--- START ---

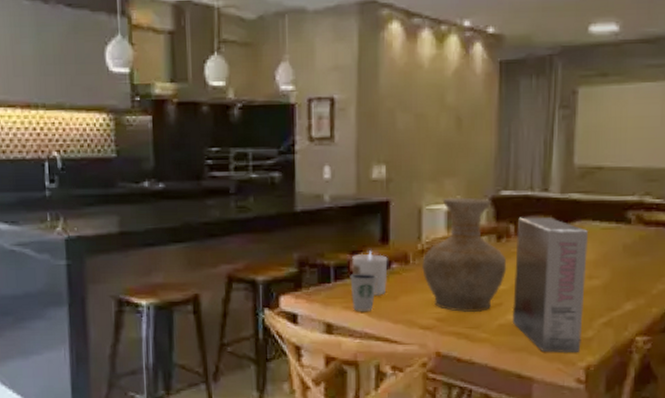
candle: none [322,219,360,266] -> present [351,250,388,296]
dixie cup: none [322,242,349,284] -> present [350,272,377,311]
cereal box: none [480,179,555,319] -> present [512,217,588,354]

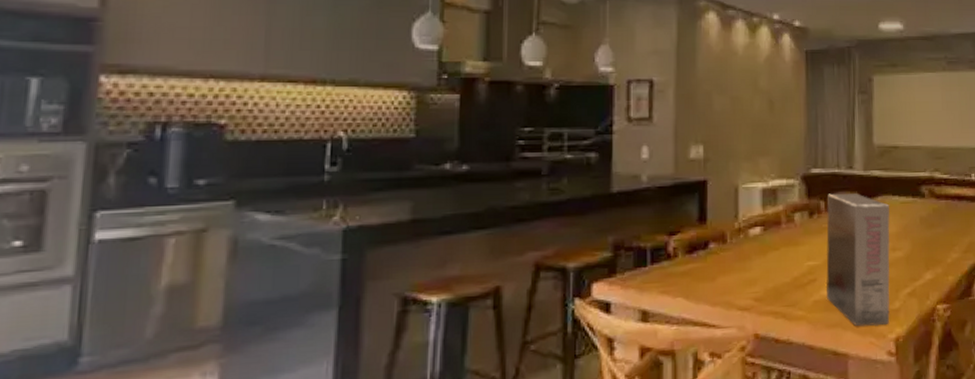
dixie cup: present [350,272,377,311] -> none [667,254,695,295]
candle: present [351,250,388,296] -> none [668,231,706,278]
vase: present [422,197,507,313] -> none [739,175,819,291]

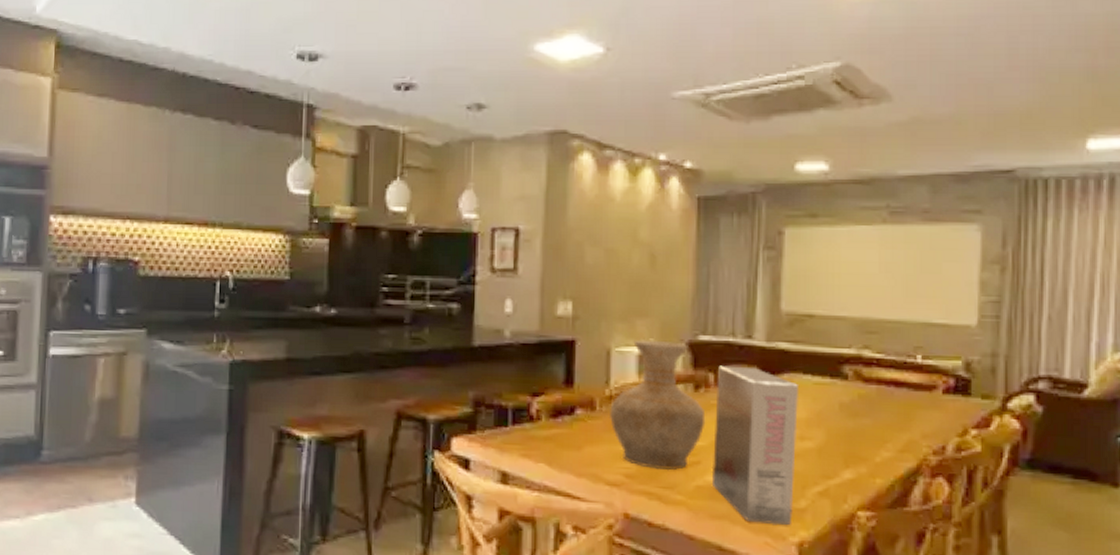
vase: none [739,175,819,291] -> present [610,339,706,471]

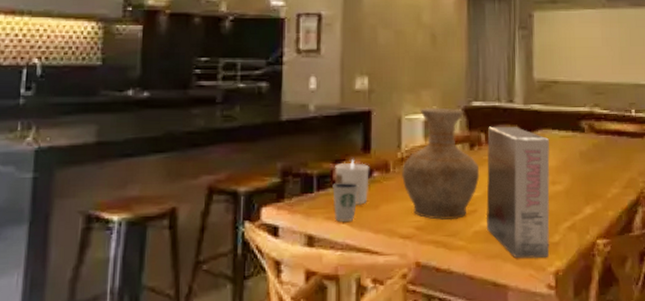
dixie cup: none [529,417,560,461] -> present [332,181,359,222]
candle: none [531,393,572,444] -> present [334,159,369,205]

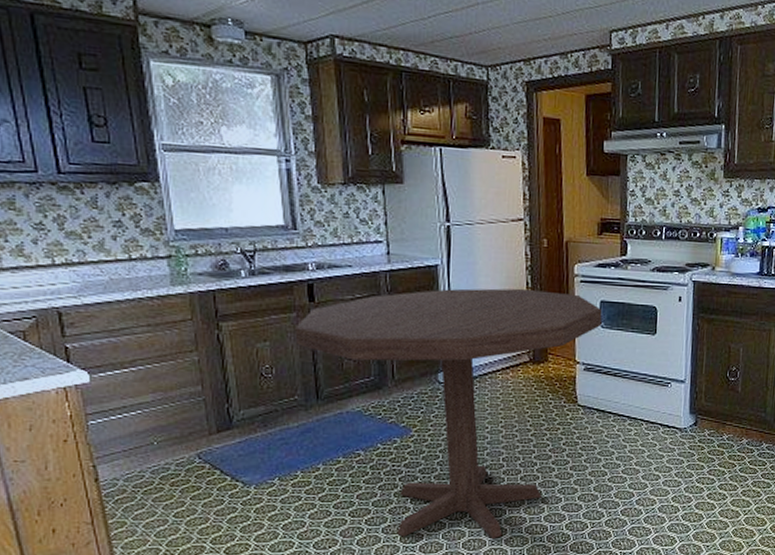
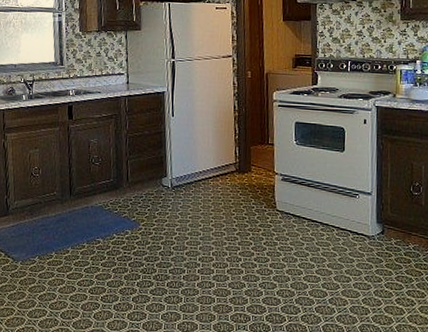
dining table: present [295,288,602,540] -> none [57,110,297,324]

--- END ---
--- START ---

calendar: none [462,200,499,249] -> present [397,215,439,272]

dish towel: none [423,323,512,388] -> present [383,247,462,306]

--- END ---
--- START ---

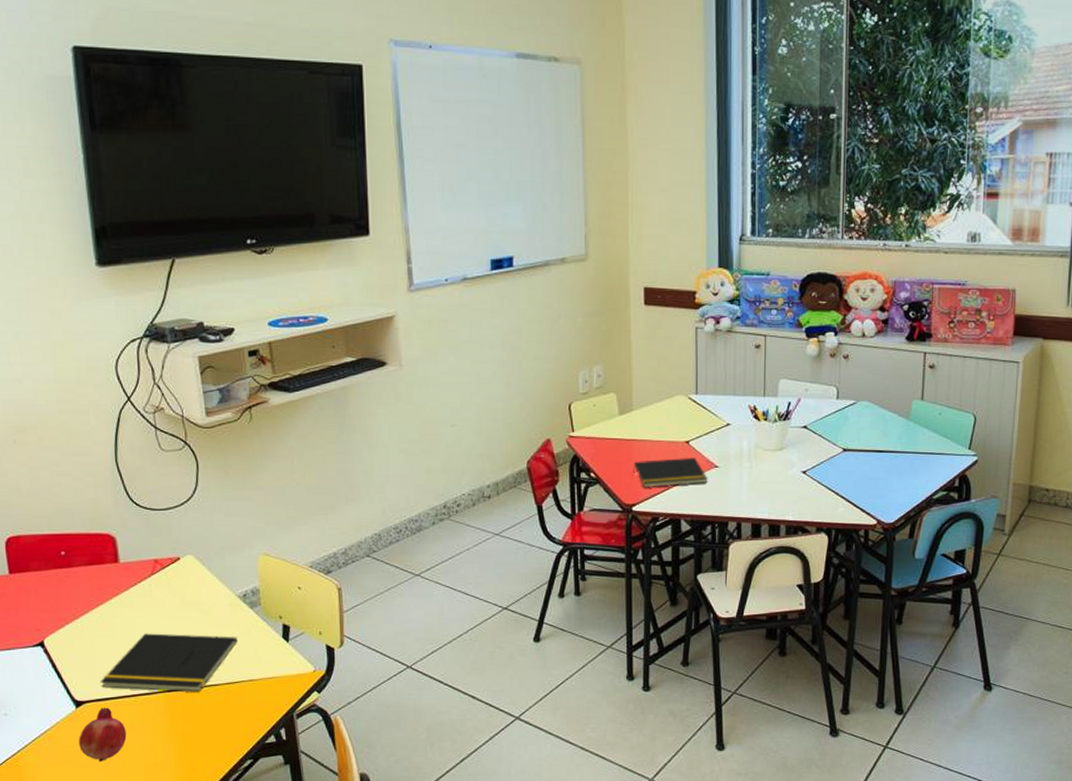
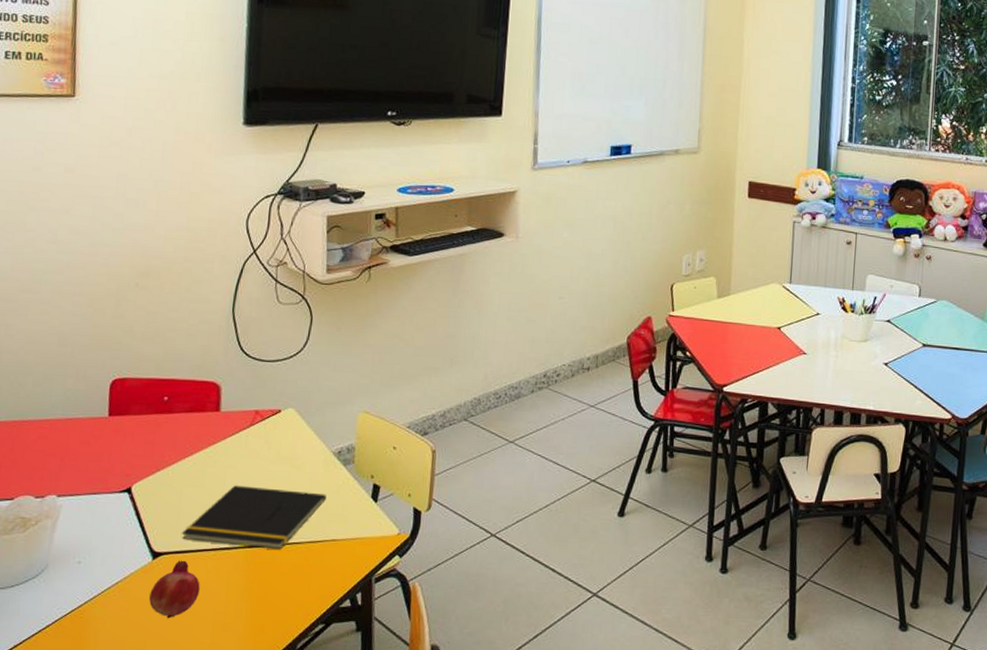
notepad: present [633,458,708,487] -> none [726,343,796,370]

--- END ---

- _TASK PROMPT_
Everything from the line with "dixie cup: none [529,417,560,461]" through the line with "dining table: present" in the material above should be transcribed exactly, except the pictures.

- _FINISHED TASK_
dixie cup: none [529,417,560,461] -> present [332,181,359,222]
candle: none [531,393,572,444] -> present [334,159,369,205]

dining table: present [295,288,602,540] -> none [57,110,297,324]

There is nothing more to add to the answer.